INFORMATION GIVEN START

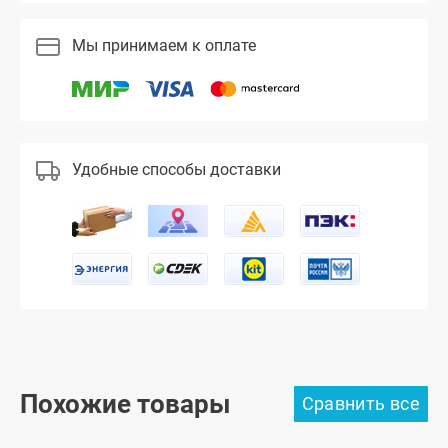
Мы принимаем к оплате
Удобные способы доставки
Похожие товары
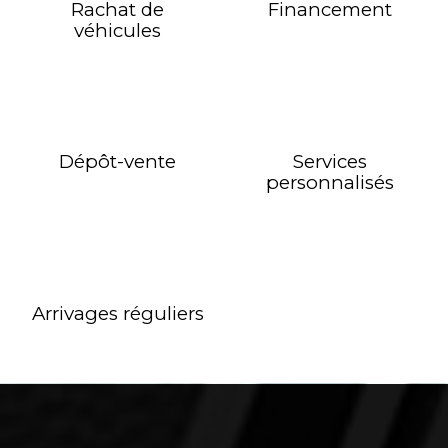
Rachat de
Financement
véhicules
Dépôt-vente
Services
personnalisés
Arrivages réguliers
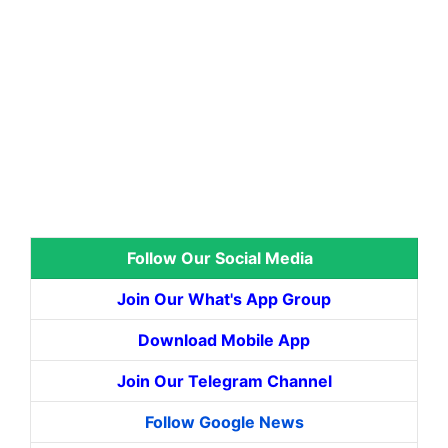
Follow Our Social Media
Join Our What's App Group
Download Mobile App
Join Our Telegram Channel
Follow Google News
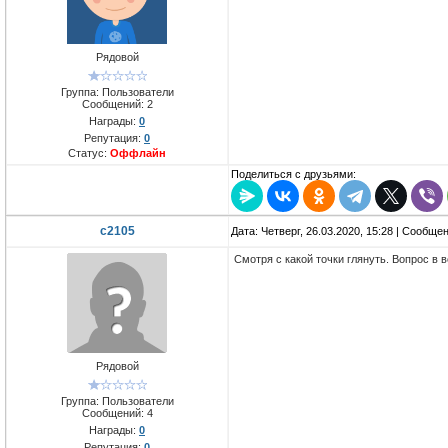
Рядовой
Группа: Пользователи
Сообщений:
2
Награды:
0
Репутация:
0
Статус:
Оффлайн
Поделиться с друзьями:
c2105
Дата: Четверг, 26.03.2020, 15:28 | Сообще
Смотря с какой точки глянуть. Вопрос в
Рядовой
Группа: Пользователи
Сообщений:
4
Награды:
0
Репутация:
0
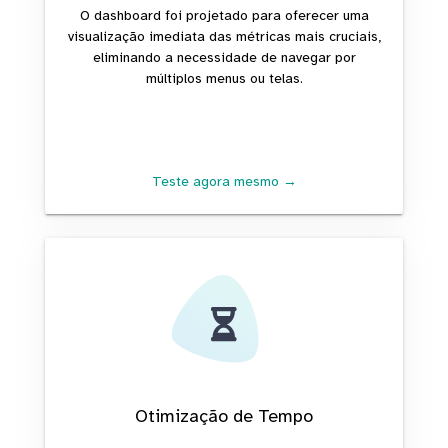
O dashboard foi projetado para oferecer uma
visualização imediata das métricas mais cruciais,
eliminando a necessidade de navegar por
múltiplos menus ou telas.
Teste agora mesmo →
Otimização de Tempo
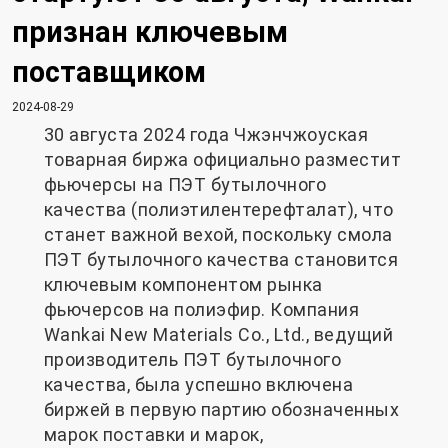
признан ключевым
поставщиком
2024-08-29
30 августа 2024 года Чжэнчжоуская
товарная биржа официально разместит
фьючерсы на ПЭТ бутылочного
качества (полиэтилентерефталат), что
станет важной вехой, поскольку смола
ПЭТ бутылочного качества становится
ключевым компонентом рынка
фьючерсов на полиэфир. Компания
Wankai New Materials Co., Ltd., ведущий
производитель ПЭТ бутылочного
качества, была успешно включена
биржей в первую партию обозначенных
марок поставки и марок,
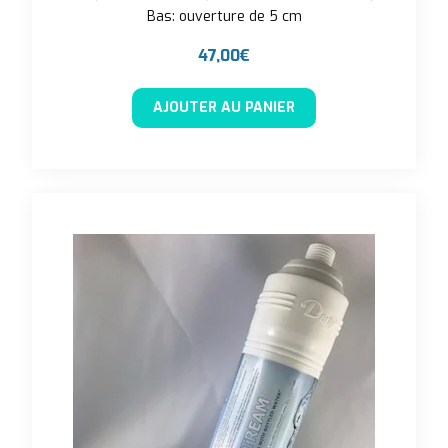
Bas: ouverture de 5 cm
47,00
€
AJOUTER AU PANIER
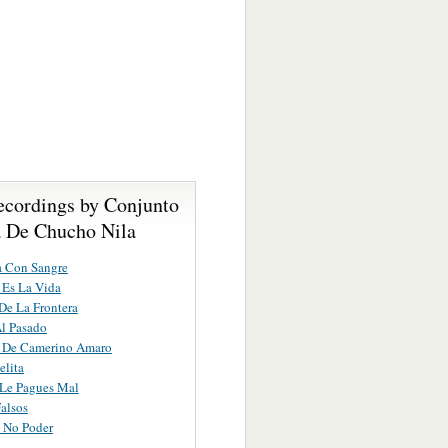
ecordings by Conjunto
 De Chucho Nila
a Con Sangre
 Es La Vida
e La Frontera
l Pasado
a De Camerino Amaro
lita
 Le Pagues Mal
alsos
 No Poder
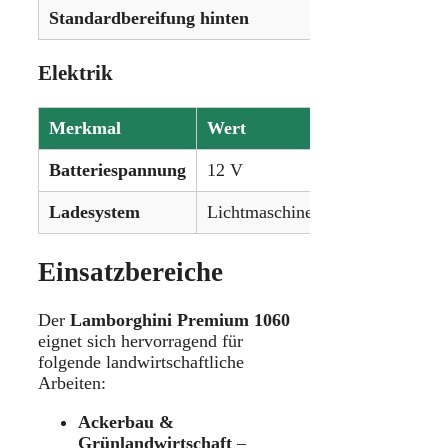
Standardbereifung hinten
480/70R38
Elektrik
Merkmal
Wert
Batteriespannung
12 V
Ladesystem
Lichtmaschine (Wechselstrom)
Einsatzbereiche
Der
Lamborghini Premium 1060
eignet sich hervorragend für
folgende landwirtschaftliche
Arbeiten:
Ackerbau &
Grünlandwirtschaft
–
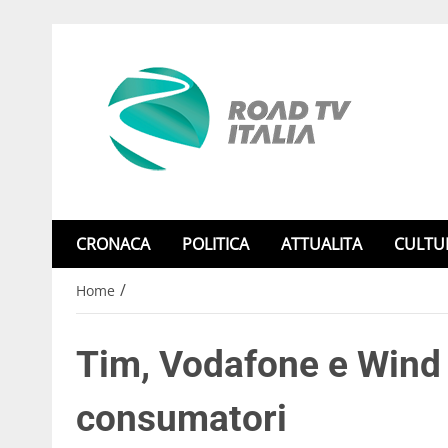
CRONACA
POLITICA
ATTUALITA
CULTU
/
Home
Tim, Vodafone e Wind m
consumatori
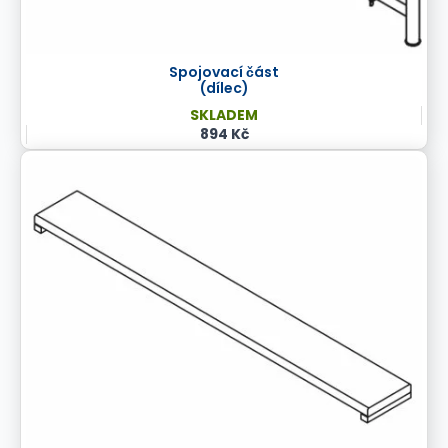
Spojovací část
(dílec)
SKLADEM
894 Kč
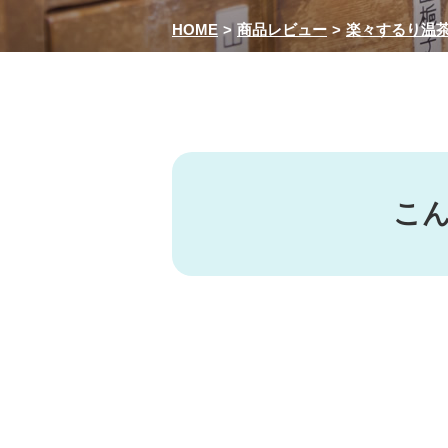
HOME
商品レビュー
楽々するり温
こ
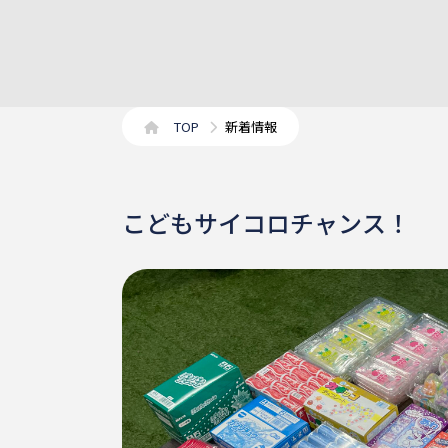
TOP
新着情報
こどもサイコロチャンス！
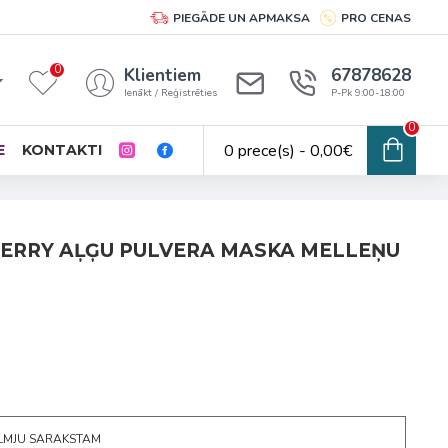
PIEGĀDE UN APMAKSA
PRO CENAS
0
Klientiem
67878628
Ienākt / Reģistrēties
P-Pk 9:00-18:00
0
0 prece(s) - 0,00€
E
KONTAKTI
BERRY AĻĢU PULVERA MASKA MELLEŅU
ĒLMJU SARAKSTAM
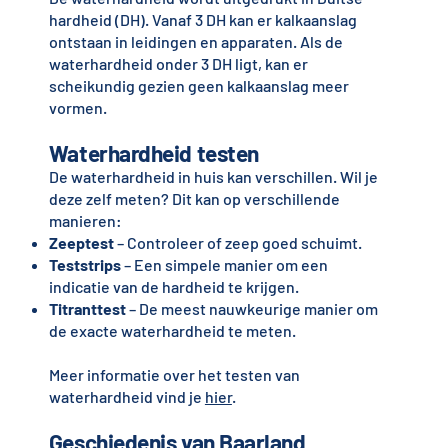
hardheid (DH). Vanaf 3 DH kan er kalkaanslag
ontstaan in leidingen en apparaten. Als de
waterhardheid onder 3 DH ligt, kan er
scheikundig gezien geen kalkaanslag meer
vormen.
Waterhardheid testen
De waterhardheid in huis kan verschillen. Wil je
deze zelf meten? Dit kan op verschillende
manieren:
Zeeptest
– Controleer of zeep goed schuimt.
Teststrips
– Een simpele manier om een
indicatie van de hardheid te krijgen.
Titranttest
– De meest nauwkeurige manier om
de exacte waterhardheid te meten.
Meer informatie over het testen van
waterhardheid vind je
hier
.
Geschiedenis van Baarland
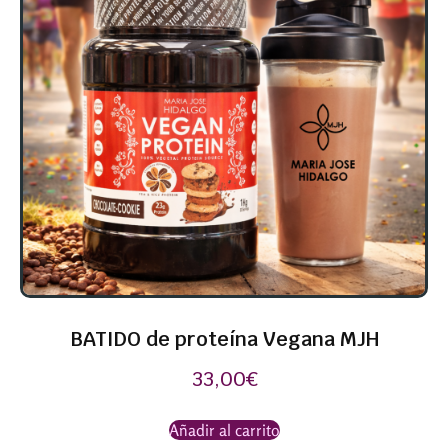
BATIDO de proteína Vegana MJH
33,00
€
Añadir al carrito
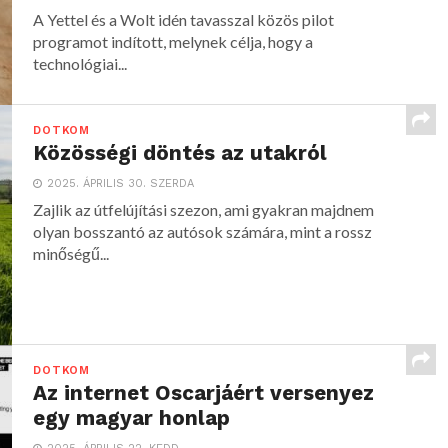
A Yettel és a Wolt idén tavasszal közös pilot
programot indított, melynek célja, hogy a
technológiai...
DOTKOM
Közösségi döntés az utakról
2025. ÁPRILIS 30. SZERDA
Zajlik az útfelújítási szezon, ami gyakran majdnem
olyan bosszantó az autósok számára, mint a rossz
minőségű...
DOTKOM
Az internet Oscarjáért versenyez
egy magyar honlap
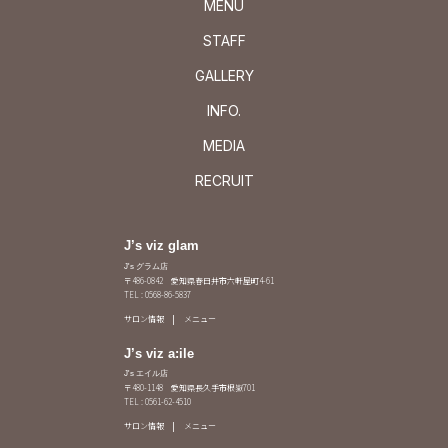
MENU
STAFF
GALLERY
INFO.
MEDIA
RECRUIT
J’s viz glam
J's グラム店
〒486-0842 愛知県春日井市六軒屋町4-61
TEL : 0568-86-5837
サロン情報
メニュー
J’s viz a:ile
J's エイル店
〒480-1148 愛知県長久手市根嶽701
TEL : 0561-62-4510
サロン情報
メニュー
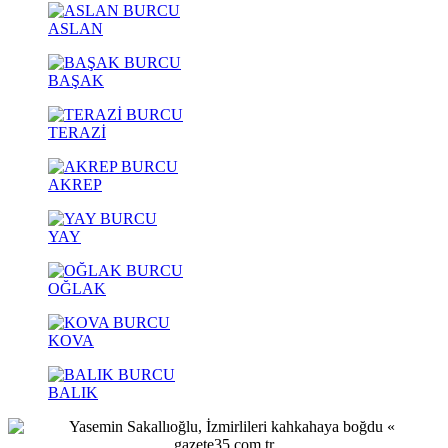
ASLAN
BAŞAK
TERAZİ
AKREP
YAY
OĞLAK
KOVA
BALIK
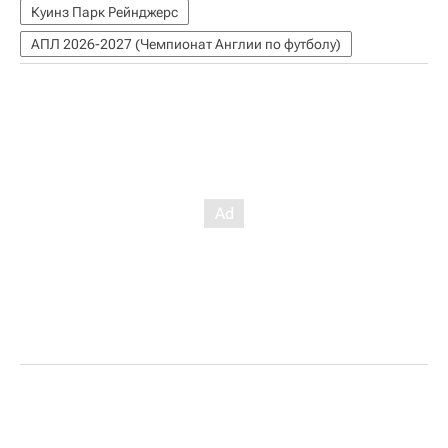
Куинз Парк Рейнджерс
АПЛ 2026-2027 (Чемпионат Англии по футболу)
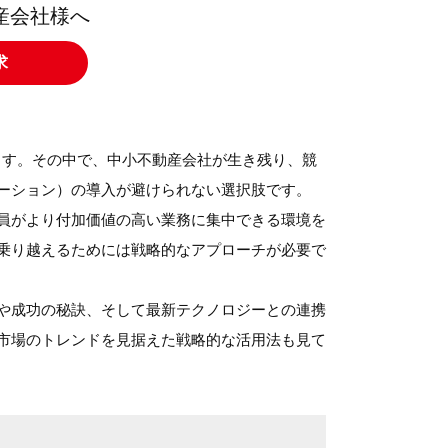
産会社様へ
求
ます。その中で、中小不動産会社が生き残り、競
メーション）の導入が避けられない選択肢です。
業員がより付加価値の高い業務に集中できる環境を
を乗り越えるためには戦略的なアプローチが必要で
例や成功の秘訣、そして最新テクノロジーとの連携
A市場のトレンドを見据えた戦略的な活用法も見て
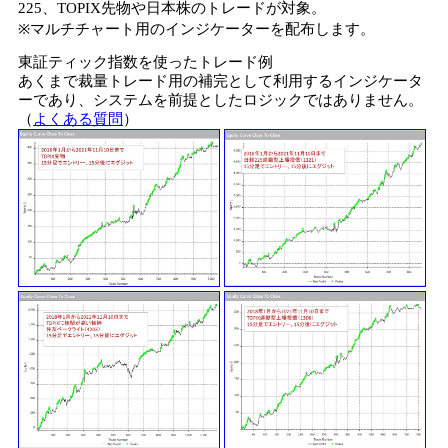
225、TOPIX先物や日本株のトレードが対象。
※マルチチャート用のインジケーターを配布します。
東証ティック指数を使ったトレード例
あくまで裁量トレード用の補完として利用するインジケータ
ーであり、システムを前提としたロジックではありません。
（
よくある質問
）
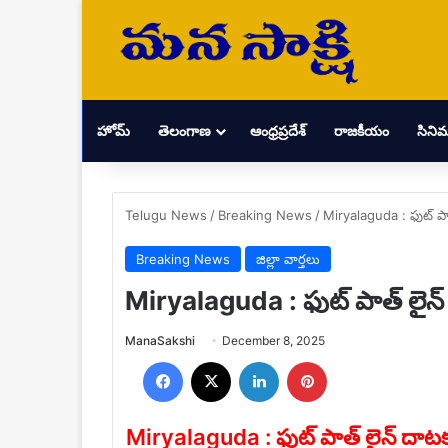
హోమ్
తెలంగాణ
ఆంధ్రప్రదేశ్
రాజకీయం
సిని
Telugu News
/
Breaking News
/
Miryalaguda : ఫుట్ పా
Breaking News
జిల్లా వార్తలు
Miryalaguda : ఫుట్ పాత్ లైన
Send
ManaSakshi
December 8, 2025
an
Facebook
X
LinkedIn
Pinterest
email
Miryalaguda : ఫుట్ పాత్ లైన్ దాటక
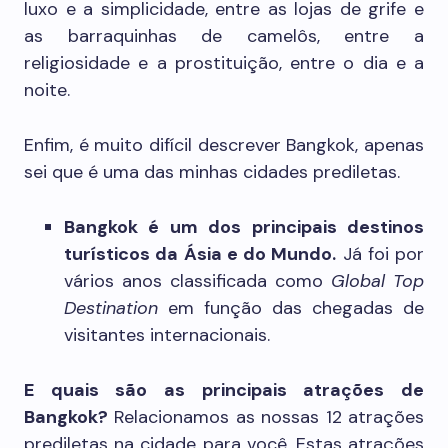
luxo e a simplicidade, entre as lojas de grife e
as barraquinhas de camelôs, entre a
religiosidade e a prostituição, entre o dia e a
noite.
Enfim, é muito difícil descrever Bangkok, apenas
sei que é uma das minhas cidades prediletas.
Bangkok é um dos principais destinos
turísticos da Ásia e do Mundo.
Já foi por
vários anos classificada como
Global Top
Destination
em função das chegadas de
visitantes internacionais.
E quais são as principais atrações de
Bangkok?
Relacionamos as nossas 12 atrações
prediletas na cidade para você. Estas atrações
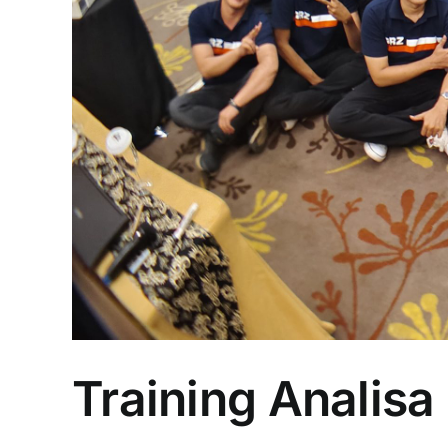
Training Analisa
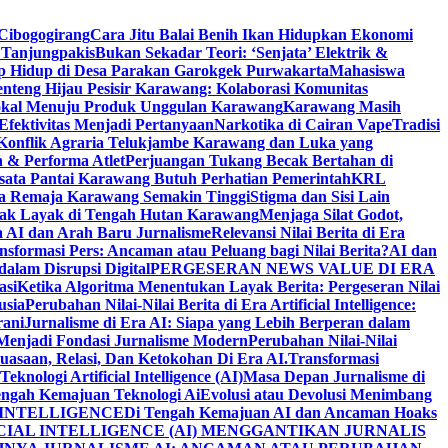
Cibogogirang
Cara Jitu Balai Benih Ikan Hidupkan Ekonomi
 Tanjungpakis
Bukan Sekadar Teori: ‘Senjata’ Elektrik &
p Hidup di Desa Parakan Garokgek Purwakarta
Mahasiswa
nteng Hijau Pesisir Karawang: Kolaborasi Komunitas
 Lokal Menuju Produk Unggulan Karawang
Karawang Masih
Efektivitas Menjadi Pertanyaan
Narkotika di Cairan Vape
Tradisi
 Konflik Agraria Telukjambe Karawang dan Luka yang
 & Performa Atlet
Perjuangan Tukang Becak Bertahan di
sata Pantai Karawang Butuh Perhatian Pemerintah
KRL
da Remaja Karawang Semakin Tinggi
Stigma dan Sisi Lain
 Tak Layak di Tengah Hutan Karawang
Menjaga Silat Godot,
ra AI dan Arah Baru Jurnalisme
Relevansi Nilai Berita di Era
nsformasi Pers: Ancaman atau Peluang bagi Nilai Berita?
AI dan
 dalam Disrupsi Digital
PERGESERAN NEWS VALUE DI ERA
asi
Ketika Algoritma Menentukan Layak Berita: Pergeseran Nilai
usia
Perubahan Nilai-Nilai Berita di Era Artificial Intelligence:
rani
Jurnalisme di Era AI: Siapa yang Lebih Berperan dalam
p Menjadi Fondasi Jurnalisme Modern
Perubahan Nilai-Nilai
kuasaan, Relasi, Dan Ketokohan Di Era AI.
Transformasi
nologi Artificial Intelligence (AI)
Masa Depan Jurnalisme di
engah Kemajuan Teknologi Ai
Evolusi atau Devolusi Menimbang
 INTELLIGENCE
Di Tengah Kemajuan AI dan Ancaman Hoaks
CIAL INTELLIGENCE (AI) MENGGANTIKAN JURNALIS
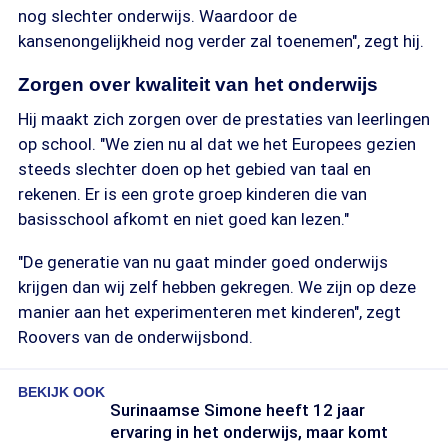
nog slechter onderwijs. Waardoor de
kansenongelijkheid nog verder zal toenemen", zegt hij.
Zorgen over kwaliteit van het onderwijs
Hij maakt zich zorgen over de prestaties van leerlingen
op school. "We zien nu al dat we het Europees gezien
steeds slechter doen op het gebied van taal en
rekenen. Er is een grote groep kinderen die van
basisschool afkomt en niet goed kan lezen."
"De generatie van nu gaat minder goed onderwijs
krijgen dan wij zelf hebben gekregen. We zijn op deze
manier aan het experimenteren met kinderen", zegt
Roovers van de onderwijsbond.
BEKIJK OOK
Surinaamse Simone heeft 12 jaar
ervaring in het onderwijs, maar komt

INFORMATION GIVEN END

PROMPT ▸
The string "Miryalaguda" shows up in some lines of the listing. Copy each such line.

EXERCISE OUTPUT ▸
Miryalaguda : ఫుట్ పా
Miryalaguda : ఫుట్ పాత్ లైన
Miryalaguda : ఫుట్ పాత్ లైన్ దాటక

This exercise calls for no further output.